Signed: Emilio Jaksetic
Emilio Jaksetic
Administrative Judge
Chairman, Appeal Board
Signed: Michael Y. Ra'anan
Michael Y. Ra'anan
Administrative Judge
Member, Appeal Board
Signed: Jeffrey D. Billett
Jeffrey D. Billett
Administrative Judge
Member, Appeal Board
1. On appeal, Applicant has submitted a document that post-dates the hearing. That document constitutes new evidence, which the Appeal Board cannot consider. Directive, Additional Procedural Guidance, Item 29.
2. Applicant's last argument can be readily addressed and dismissed. Just as a trial judge is not legally required to follow a decision by a colleague in another case, the Administrative Judge in this case was not bound to follow the decision of his colleague in another Criterion C case. Nor is the Administrative Judge decision cited by Applicant binding on the Board. See, e.g., ISCR Case No. 97-0289 (January 22, 1998) at p. 2. For purposes of deciding this appeal, the Board need not address or comment on the decision cited by Applicant.
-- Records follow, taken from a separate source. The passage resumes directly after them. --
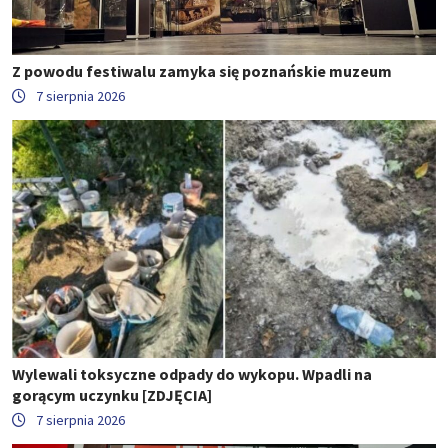
Z powodu festiwalu zamyka się poznańskie muzeum
7 sierpnia 2026
Wylewali toksyczne odpady do wykopu. Wpadli na
gorącym uczynku [ZDJĘCIA]
7 sierpnia 2026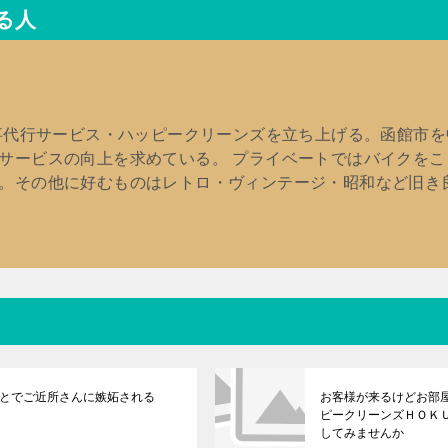
る人
家事代行サービス・ハッピークリーンズを立ち上げる。函館市
サービスの向上を求めている。 プライベートではバイクを
。その他に好むものはレトロ・ヴィンテージ・昭和など旧き
とでご近所さんに嫉妬される
お客様が来るけどお部
ピークリーンズＨＯＫ
してみませんか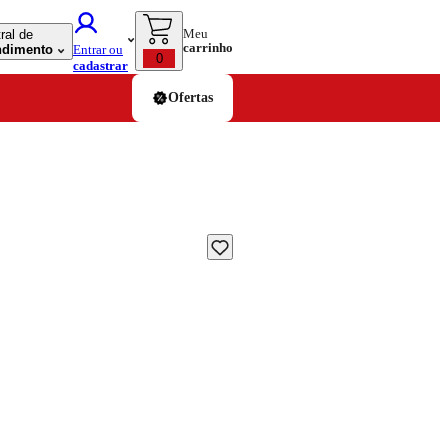
Meu
ral de
carrinho
ndimento
Entrar ou
0
cadastrar
Ofertas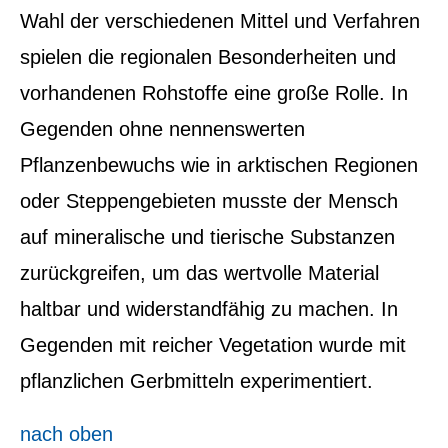
Wahl der verschiedenen Mittel und Verfahren
spielen die regionalen Besonderheiten und
vorhandenen Rohstoffe eine große Rolle. In
Gegenden ohne nennenswerten
Pflanzenbewuchs wie in arktischen Regionen
oder Steppengebieten musste der Mensch
auf mineralische und tierische Substanzen
zurückgreifen, um das wertvolle Material
haltbar und widerstandfähig zu machen. In
Gegenden mit reicher Vegetation wurde mit
pflanzlichen Gerbmitteln experimentiert.
nach oben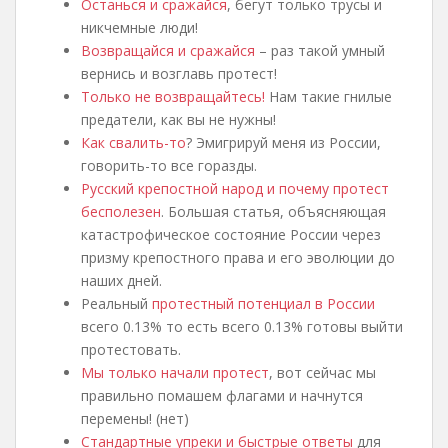
Останься и сражайся
, бегут только трусы и
никчемные люди!
Возвращайся и сражайся
– раз такой умный
вернись и возглавь протест!
Только не возвращайтесь!
Нам такие гнилые
предатели, как вы не нужны!
Как свалить-то
? Эмигрируй меня из России,
говорить-то все горазды.
Русский крепостной народ и почему протест
бесполезен
. Большая статья, объясняющая
катастрофическое состояние России через
призму крепостного права и его эволюции до
наших дней.
Реальный
протестный потенциал в России
всего 0.13% то есть всего 0.13% готовы выйти
протестовать.
Мы только начали протест
, вот сейчас мы
правильно помашем флагами и начнутся
перемены! (нет)
Стандартные упреки и быстрые ответы
для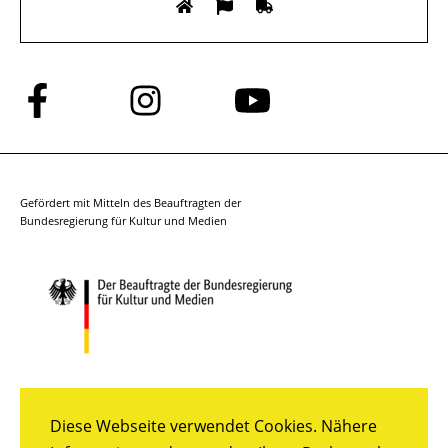
Folge
Folge
Folge
uns
uns
uns
auf
auf
auf
Facebook
Instagram
YouTube
Gefördert mit Mitteln des Beauftragten der
Bundesregierung für Kultur und Medien
Diese Webseite verwendet Cookies. Nähere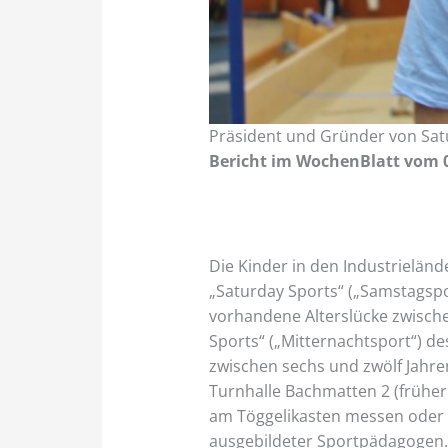
Präsident und Gründer von Sat
Bericht im WochenBlatt vom 0
Die Kinder in den Industrieländ
„Saturday Sports“ („Samstagspor
vorhandene Alterslücke zwische
Sports“ („Mitternachtsport“) d
zwischen sechs und zwölf Jahr
Turnhalle Bachmatten 2 (früher 
am Töggelikasten messen oder s
ausgebildeter Sportpädagogen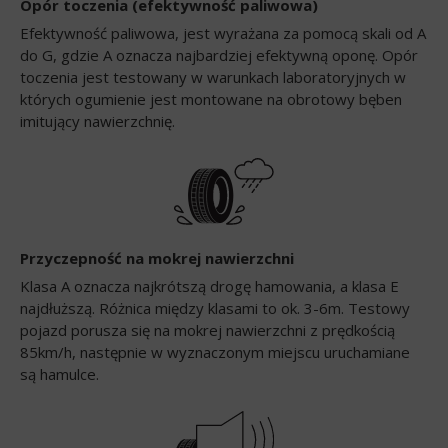
Opór toczenia (efektywność paliwowa)
Efektywność paliwowa, jest wyrażana za pomocą skali od A
do G, gdzie A oznacza najbardziej efektywną oponę. Opór
toczenia jest testowany w warunkach laboratoryjnych w
których ogumienie jest montowane na obrotowy bęben
imitujący nawierzchnię.
Przyczepność na mokrej nawierzchni
Klasa A oznacza najkrótszą drogę hamowania, a klasa E
najdłuższą. Różnica między klasami to ok. 3-6m. Testowy
pojazd porusza się na mokrej nawierzchni z prędkością
85km/h, następnie w wyznaczonym miejscu uruchamiane
są hamulce.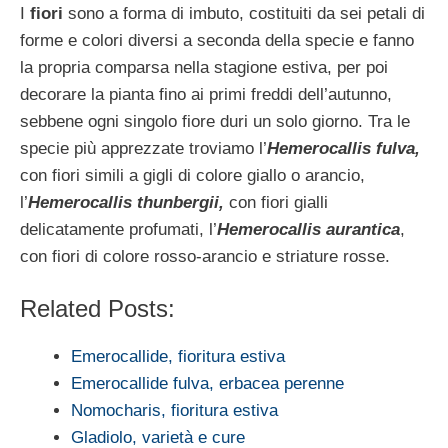
I
fiori
sono a forma di imbuto, costituiti da sei petali di
forme e colori diversi a seconda della specie e fanno
la propria comparsa nella stagione estiva, per poi
decorare la pianta fino ai primi freddi dell’autunno,
sebbene ogni singolo fiore duri un solo giorno. Tra le
specie più apprezzate troviamo l’
Hemerocallis fulva,
con fiori simili a gigli di colore giallo o arancio,
l’
Hemerocallis thunbergii,
con fiori gialli
delicatamente profumati, l’
Hemerocallis aurantica
,
con fiori di colore rosso-arancio e striature rosse.
Related Posts:
Emerocallide, fioritura estiva
Emerocallide fulva, erbacea perenne
Nomocharis, fioritura estiva
Gladiolo, varietà e cure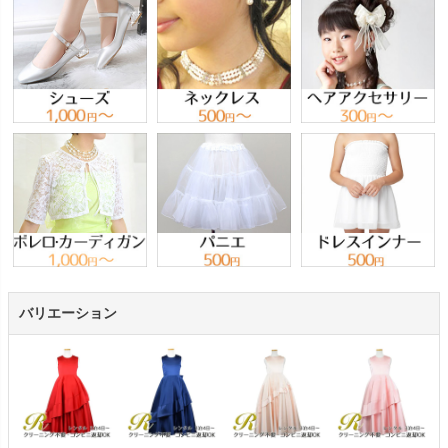
バリエーション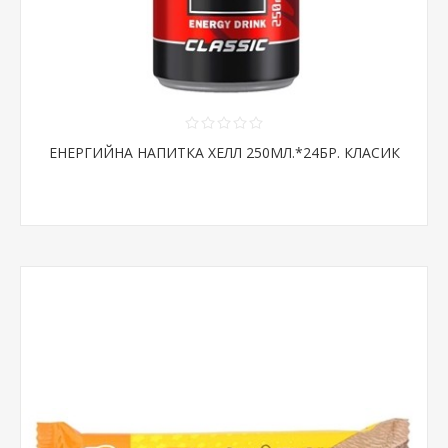
ЕНЕРГИЙНА НАПИТКА ХЕЛЛ 250МЛ.*24БР. КЛАСИК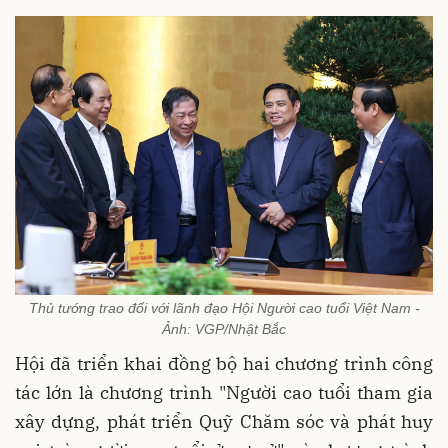
Thủ tướng trao đổi với lãnh đạo Hội Người cao tuổi Việt Nam -
Ảnh: VGP/Nhật Bắc
Hội đã triển khai đồng bộ hai chương trình công
tác lớn là chương trình "Người cao tuổi tham gia
xây dựng, phát triển Quỹ Chăm sóc và phát huy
3. "[A]ccepting educational, medical, or other benefits . . . from a foreign country."
4. "[U]sing foreign citizenship to protect financial or business interests in another country."
5. "[S]eeking or holding political office in the foreign country."
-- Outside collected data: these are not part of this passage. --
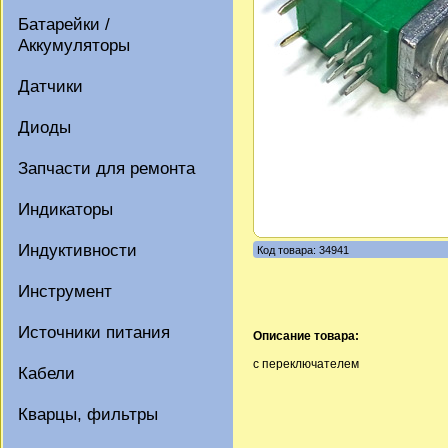
Батарейки /
Аккумуляторы
Датчики
Диоды
Запчасти для ремонта
Индикаторы
Индуктивности
Код товара: 34941
Инструмент
Источники питания
Описание товара:
с переключателем
Кабели
Кварцы, фильтры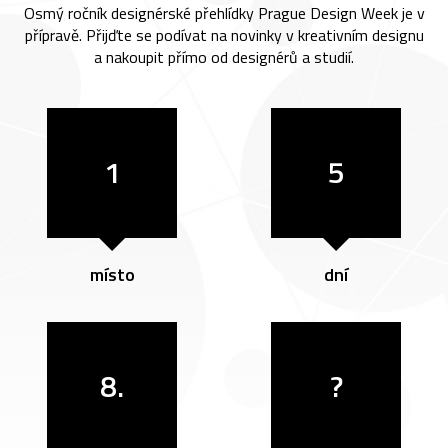
Osmý ročník designérské přehlídky Prague Design Week je v
přípravě. Přijďte se podívat na novinky v kreativním designu
a nakoupit přímo od designérů a studií.
1
5
místo
dní
8.
?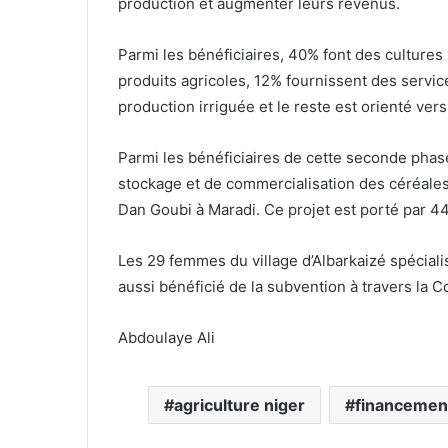
production et augmenter leurs revenus.
Parmi les bénéficiaires, 40% font des cultures
produits agricoles, 12% fournissent des services
production irriguée et le reste est orienté vers l
Parmi les bénéficiaires de cette seconde phase, 
stockage et de commercialisation des céréales 
Dan Goubi à Maradi. Ce projet est porté par
Les 29 femmes du village d’Albarkaizé spéciali
aussi bénéficié de la subvention à travers la C
Abdoulaye Ali
agriculture niger
financemen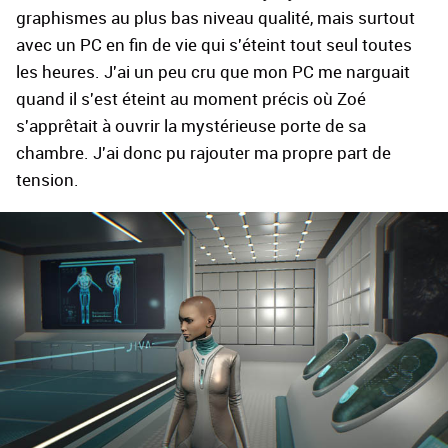
graphismes au plus bas niveau qualité, mais surtout
avec un PC en fin de vie qui s'éteint tout seul toutes
les heures. J'ai un peu cru que mon PC me narguait
quand il s'est éteint au moment précis où Zoé
s'apprêtait à ouvrir la mystérieuse porte de sa
chambre. J'ai donc pu rajouter ma propre part de
tension.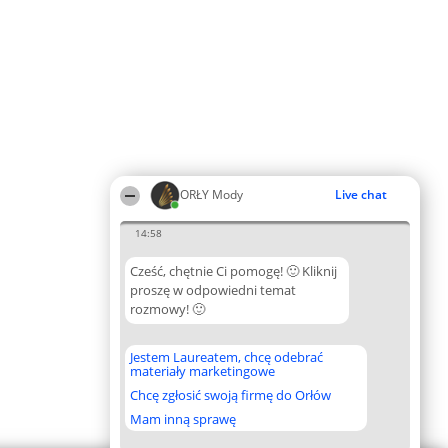
ORŁY Mody
Live chat
14:58
Cześć, chętnie Ci pomogę! 🙂 Kliknij
proszę w odpowiedni temat
rozmowy! 🙂
Jestem Laureatem, chcę odebrać
materiały marketingowe
Chcę zgłosić swoją firmę do Orłów
Mam inną sprawę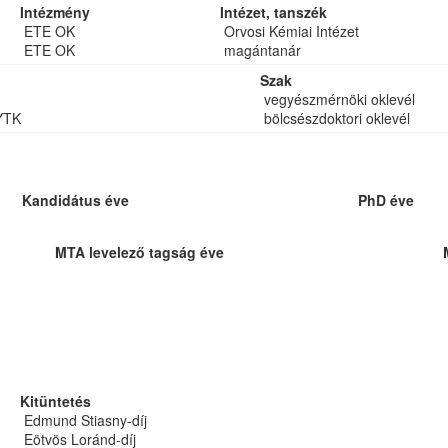
Intézmény
Intézet, tanszék
ETE OK
Orvosi Kémiai Intézet
ETE OK
magántanár
Szak
vegyészmérnöki oklevél
YTK
bölcsészdoktori oklevél
Kandidátus éve
PhD éve
MTA levelező tagság éve
Kitüntetés
Edmund Stiasny-díj
Eötvös Loránd-díj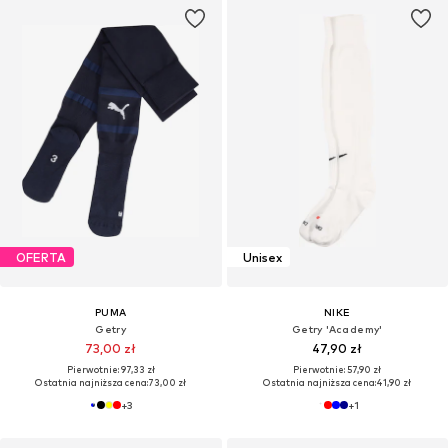
OFERTA
Unisex
PUMA
NIKE
Getry
Getry 'Academy'
73,00 zł
47,90 zł
Pierwotnie: 97,33 zł
Pierwotnie: 57,90 zł
Ostatnia najniższa cena:
73,00 zł
Ostatnia najniższa cena:
41,90 zł
+
3
+
1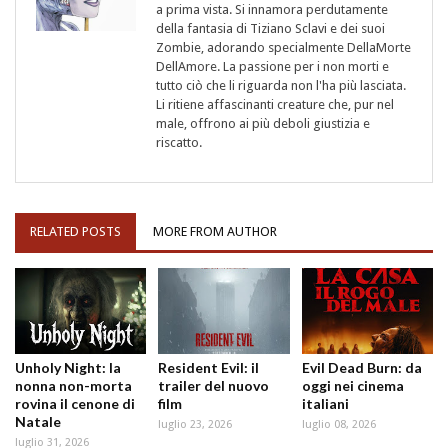
a prima vista. Si innamora perdutamente
della fantasia di Tiziano Sclavi e dei suoi
Zombie, adorando specialmente DellaMorte
DellAmore. La passione per i non morti e
tutto ciò che li riguarda non l'ha più lasciata.
Li ritiene affascinanti creature che, pur nel
male, offrono ai più deboli giustizia e
riscatto.
RELATED POSTS
MORE FROM AUTHOR
Unholy Night: la
Resident Evil: il
Evil Dead Burn: da
nonna non-morta
trailer del nuovo
oggi nei cinema
rovina il cenone di
film
italiani
Natale
luglio 23, 2026
luglio 08, 2026
luglio 31, 2026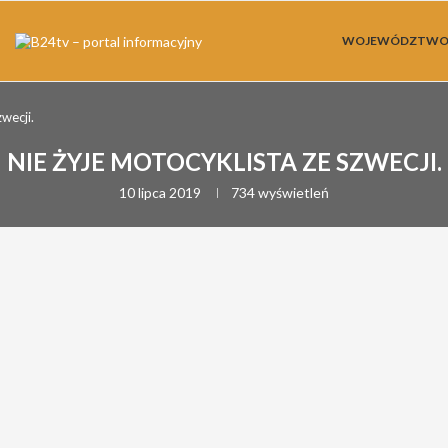
WOJEWÓDZTW
wecji.
NIE ŻYJE MOTOCYKLISTA ZE SZWECJI.
10 lipca 2019
734
wyświetleń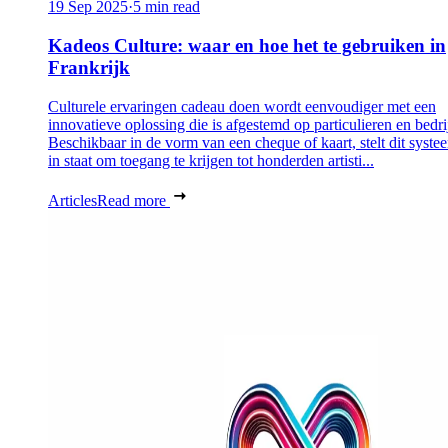
19 Sep 2025
·
5 min read
Kadeos Culture: waar en hoe het te gebruiken in
Frankrijk
Culturele ervaringen cadeau doen wordt eenvoudiger met een
innovatieve oplossing die is afgestemd op particulieren en bedri
Beschikbaar in de vorm van een cheque of kaart, stelt dit syste
in staat om toegang te krijgen tot honderden artisti...
Articles
Read more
6. "[I]ndicators of possible foreign preference . . . occurred before obtaining United States citizenship."
7. Whether there is substantial evidence to support an Administrative Judge's findings is a question of law, not one of fact. See, e.g., ISCR Case No. 97-0202 (January 20, 1998) at p. 4 n.2. The Board will not disturb a Judge's weighing of the evidence unless it is arbitrary, capricious, or contrary to law. See, e.g., ISCR Case No. 97-0289 (January 22, 1998) at pp. 5-6.
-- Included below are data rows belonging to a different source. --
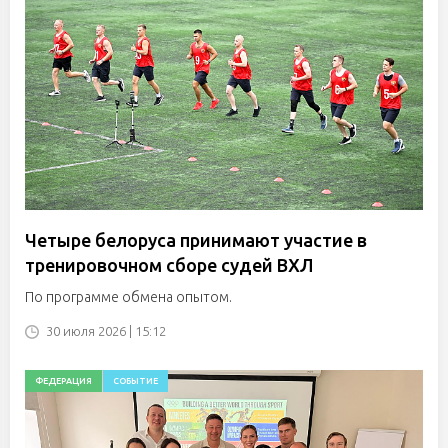
Четыре белоруса принимают участие в
тренировочном сборе судей ВХЛ
По программе обмена опытом.
30 июля 2026 | 15:12
ФЕДЕРАЦИЯ
СОБЫТИЕ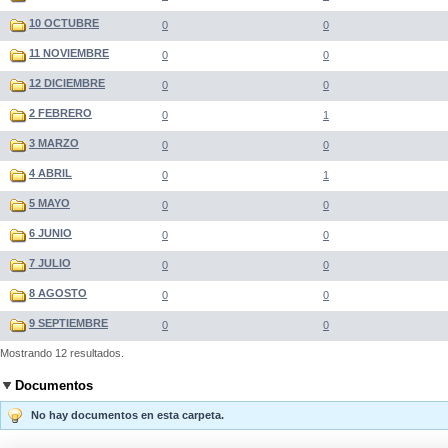
10 OCTUBRE
0
0
11 NOVIEMBRE
0
0
12 DICIEMBRE
0
0
2 FEBRERO
0
1
3 MARZO
0
0
4 ABRIL
0
1
5 MAYO
0
0
6 JUNIO
0
0
7 JULIO
0
0
8 AGOSTO
0
0
9 SEPTIEMBRE
0
0
Mostrando 12 resultados.
Documentos
No hay documentos en esta carpeta.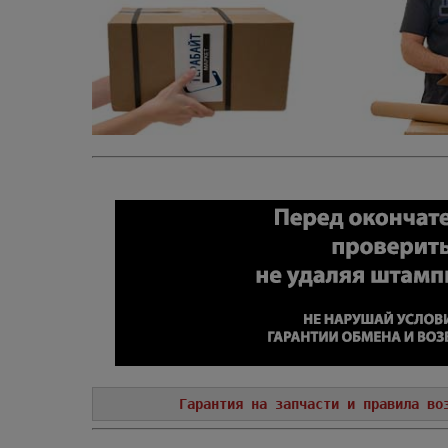
Гарантия на запчасти и правила во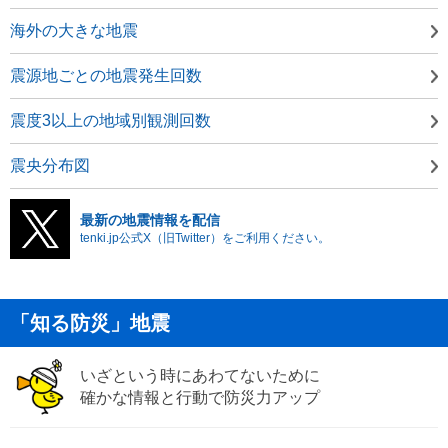
海外の大きな地震
震源地ごとの地震発生回数
震度3以上の地域別観測回数
震央分布図
最新の地震情報を配信
tenki.jp公式X（旧Twitter）をご利用ください。
「知る防災」地震
いざという時にあわてないために
確かな情報と行動で防災力アップ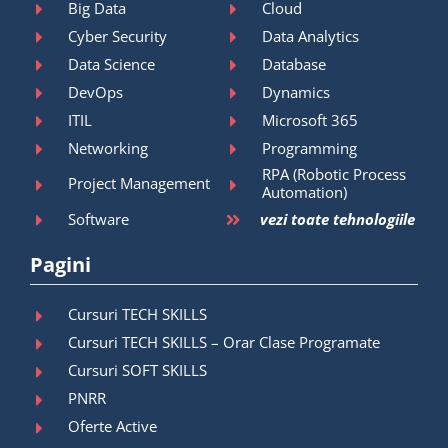
Big Data
Cloud
Cyber Security
Data Analytics
Data Science
Database
DevOps
Dynamics
ITIL
Microsoft 365
Networking
Programming
RPA (Robotic Process
Project Management
Automation)
Software
vezi toate tehnologiile
Pagini
Cursuri TECH SKILLS
Cursuri TECH SKILLS – Orar Clase Programate
Cursuri SOFT SKILLS
PNRR
Oferte Active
8. At the hearing, Applicant attempted to offer evidence about taking this oath, but the Administrative Judge sustained Department Counsel's objection to it. The Board fails to see any legitimate basis for Department Counsel's objection or the Judge's ruling in this case. It is proper for administrative notice to be taken of pertinent federal statutes which either of the parties raises. Furthermore, given the evidence that Applicant became a naturalized citizen (Government Exhibit 3), there is a rebuttable presumption that Applicant was not allowed to become a naturalized U.S. citizen until he took the oath required by federal law. Apart from this presumption, Applicant testified that he took the oath.
9. Department Counsel's argument ignores some practical or innocent reasons why an applicant might keep possession of a foreign passport that was obtained before the applicant became a naturalized U.S. citizen: keeping it for sentimental reasons, to have a record of his former citizenship, to have a record of foreign travel that occurred before naturalization, or to have proof of legal entry into the United States. As indicated elsewhere in this decision, the particular facts and circumstances of each case must be considered before a decision is made as to the possible security significance of an applicant's actions or situation.